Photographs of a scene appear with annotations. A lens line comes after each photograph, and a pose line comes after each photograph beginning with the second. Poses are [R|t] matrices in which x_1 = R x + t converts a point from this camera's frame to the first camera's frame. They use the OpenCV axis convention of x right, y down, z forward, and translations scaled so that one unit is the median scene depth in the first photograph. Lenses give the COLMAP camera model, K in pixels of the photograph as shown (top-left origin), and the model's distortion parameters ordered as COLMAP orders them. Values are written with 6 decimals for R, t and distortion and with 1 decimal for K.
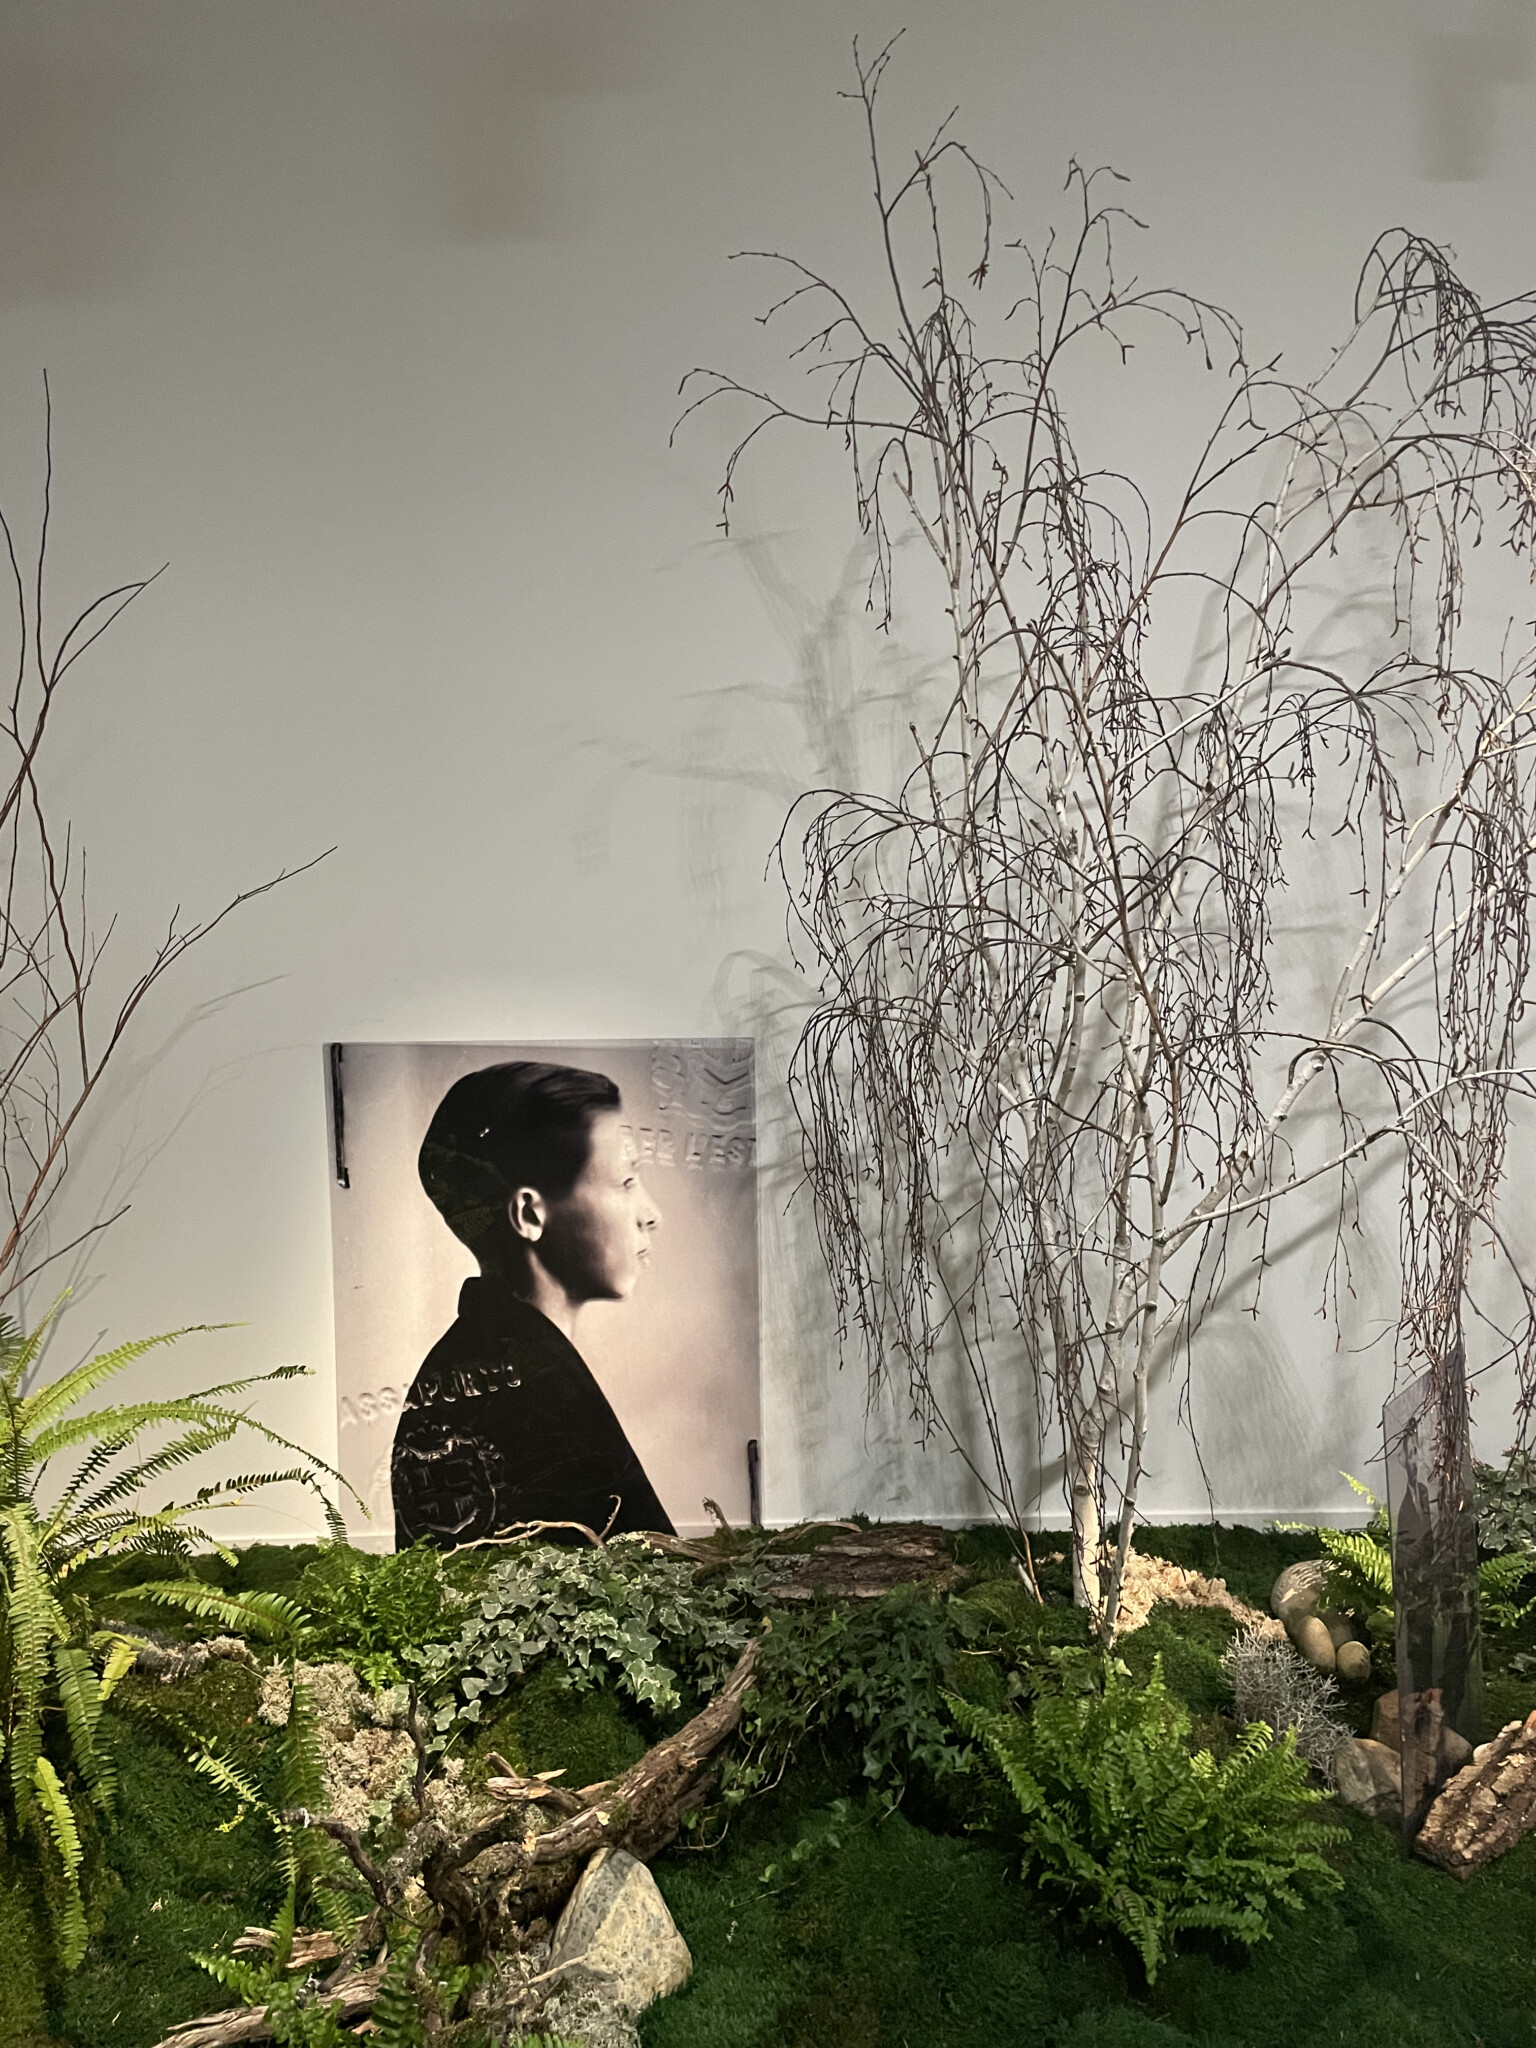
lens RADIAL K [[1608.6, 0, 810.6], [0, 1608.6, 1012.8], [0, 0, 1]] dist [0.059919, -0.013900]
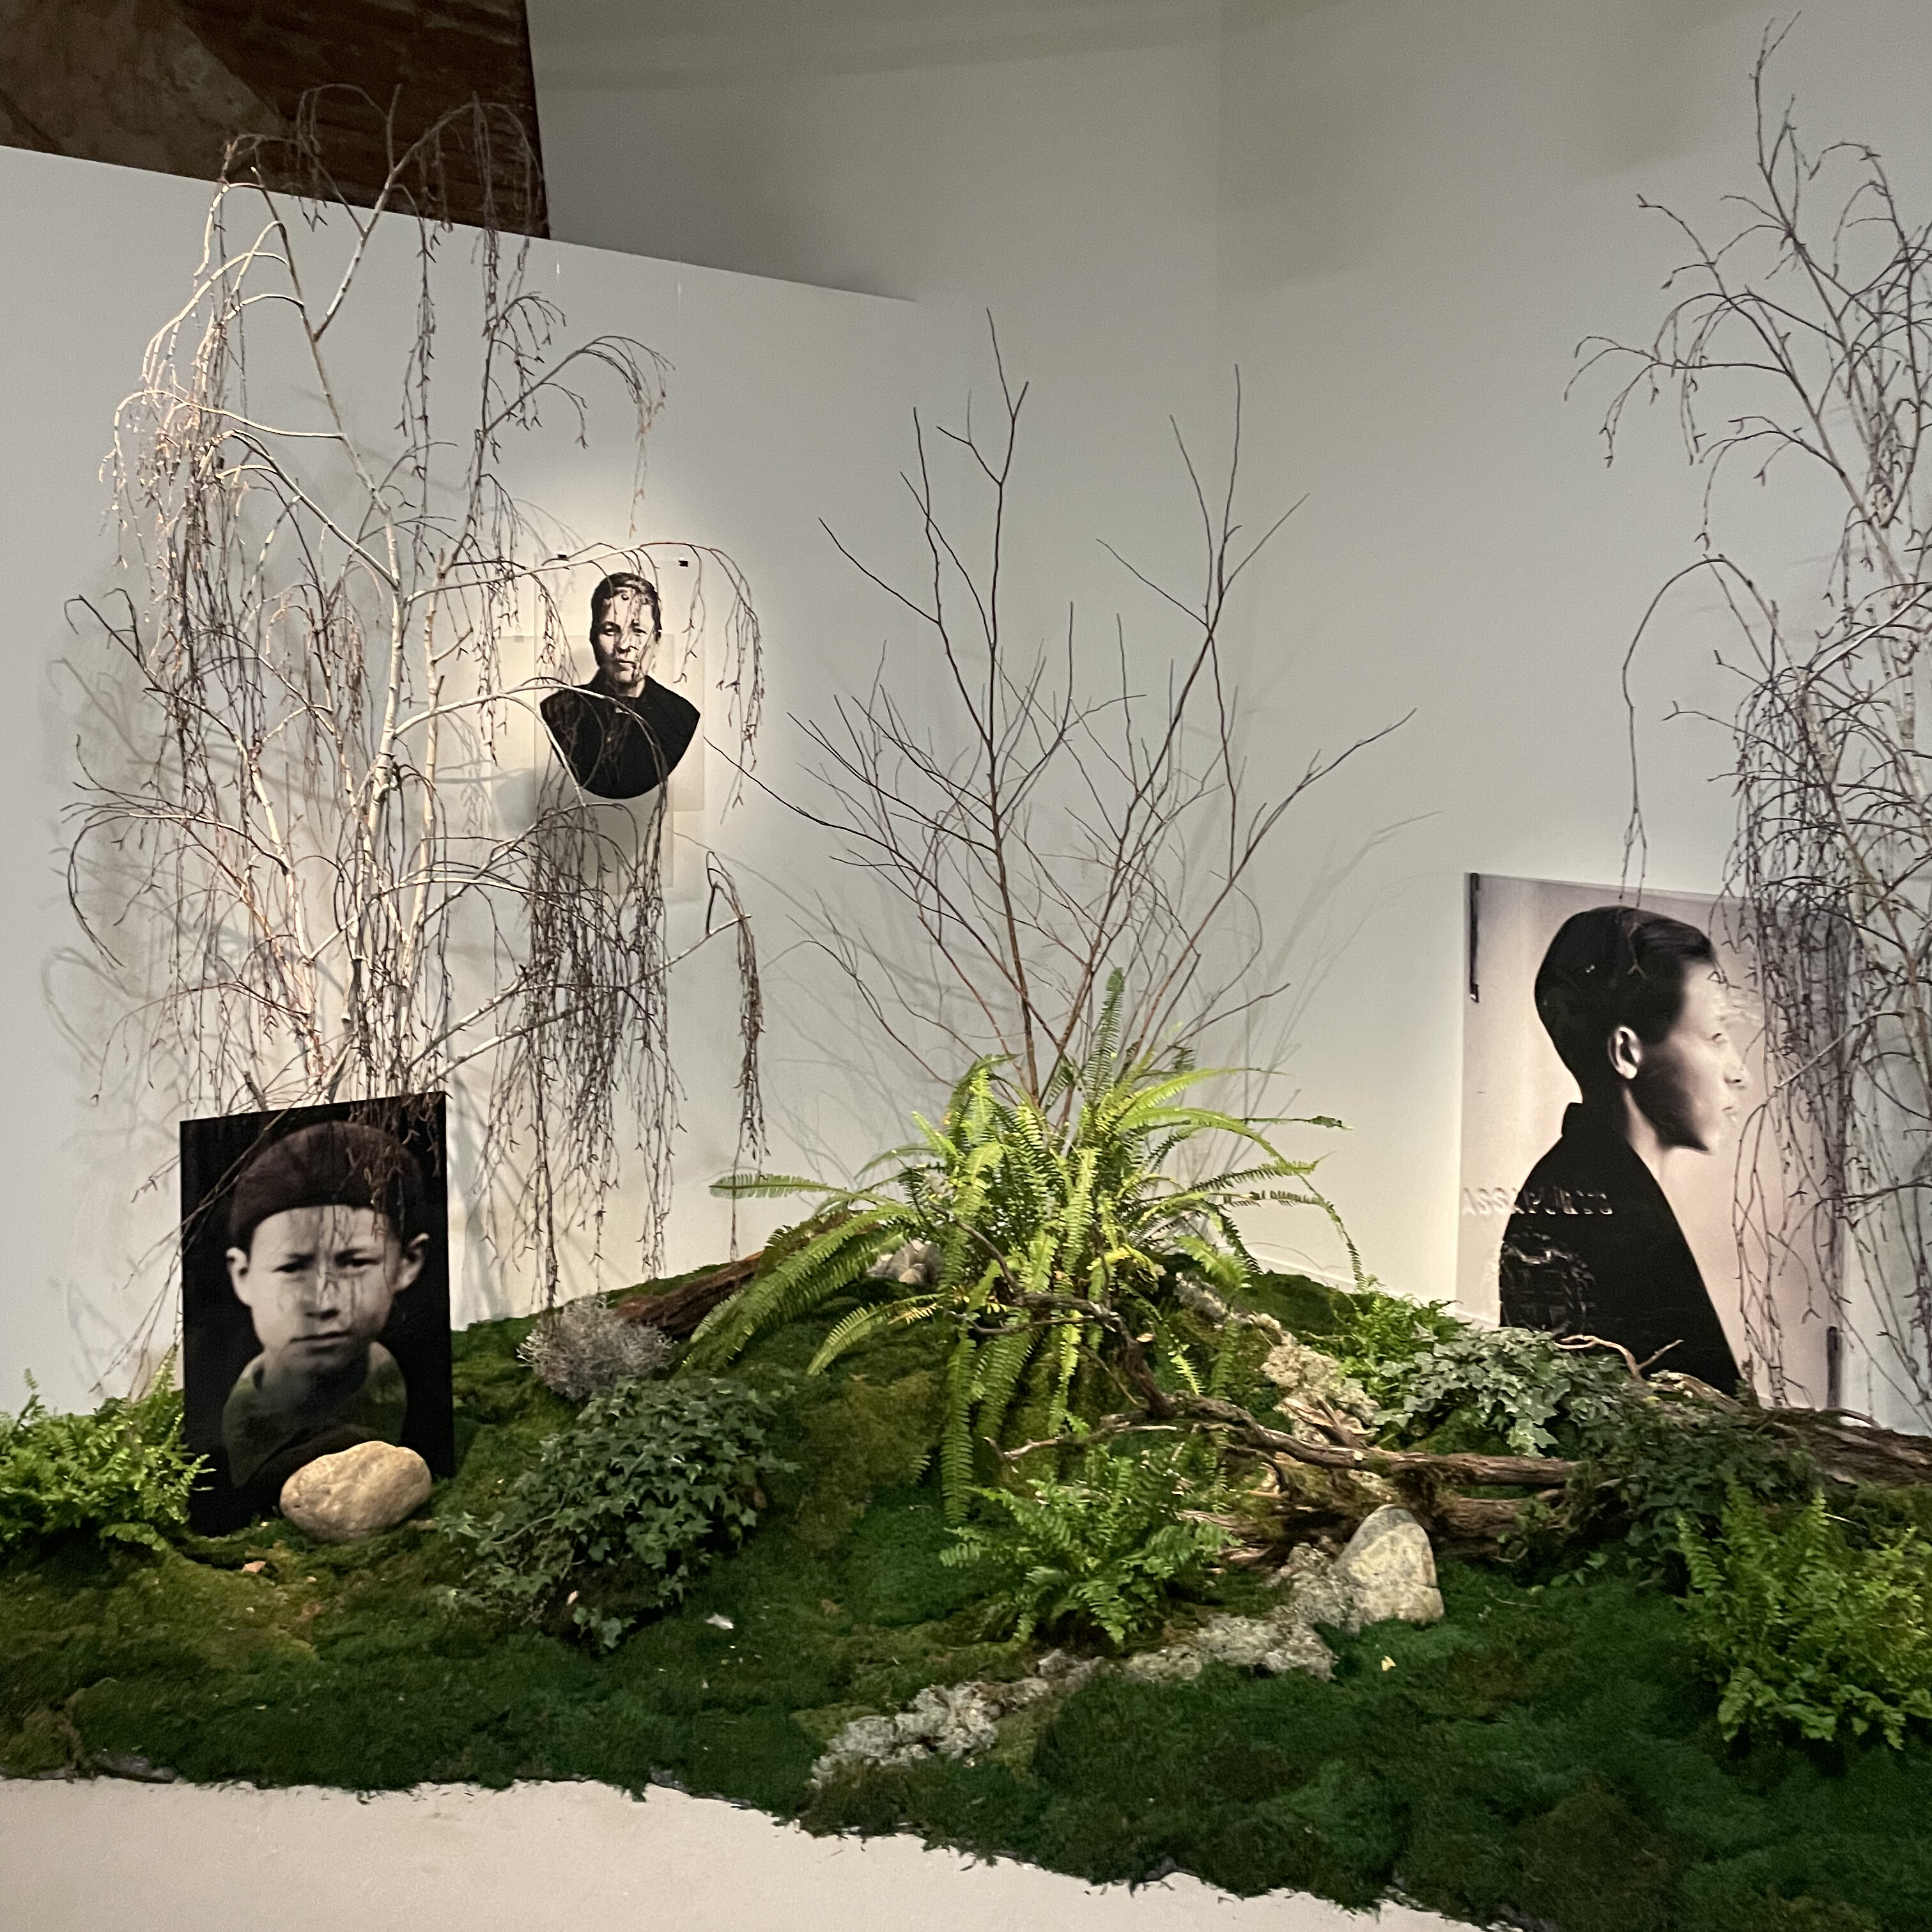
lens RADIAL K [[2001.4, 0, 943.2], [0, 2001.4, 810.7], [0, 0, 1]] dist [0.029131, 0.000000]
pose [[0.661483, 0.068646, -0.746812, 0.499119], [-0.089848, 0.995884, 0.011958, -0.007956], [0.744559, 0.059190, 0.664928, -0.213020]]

WHAT THE TASK REQUIRES
Switch "lens line" to "lens entry" throughout the material above and give it back otherwise unchanged, leaving out the pictures.

ANSWER AREA
Photographs of a scene appear with annotations. A lens entry comes after each photograph, and a pose line comes after each photograph beginning with the second. Poses are [R|t] matrices in which x_1 = R x + t converts a point from this camera's frame to the first camera's frame. They use the OpenCV axis convention of x right, y down, z forward, and translations scaled so that one unit is the median scene depth in the first photograph. Lenses give the COLMAP camera model, K in pixels of the photograph as shown (top-left origin), and the model's distortion parameters ordered as COLMAP orders them. Values are written with 6 decimals for R, t and distortion and with 1 decimal for K.
lens RADIAL K [[1608.6, 0, 810.6], [0, 1608.6, 1012.8], [0, 0, 1]] dist [0.059919, -0.013900]
lens RADIAL K [[2001.4, 0, 943.2], [0, 2001.4, 810.7], [0, 0, 1]] dist [0.029131, 0.000000]
pose [[0.661483, 0.068646, -0.746812, 0.499119], [-0.089848, 0.995884, 0.011958, -0.007956], [0.744559, 0.059190, 0.664928, -0.213020]]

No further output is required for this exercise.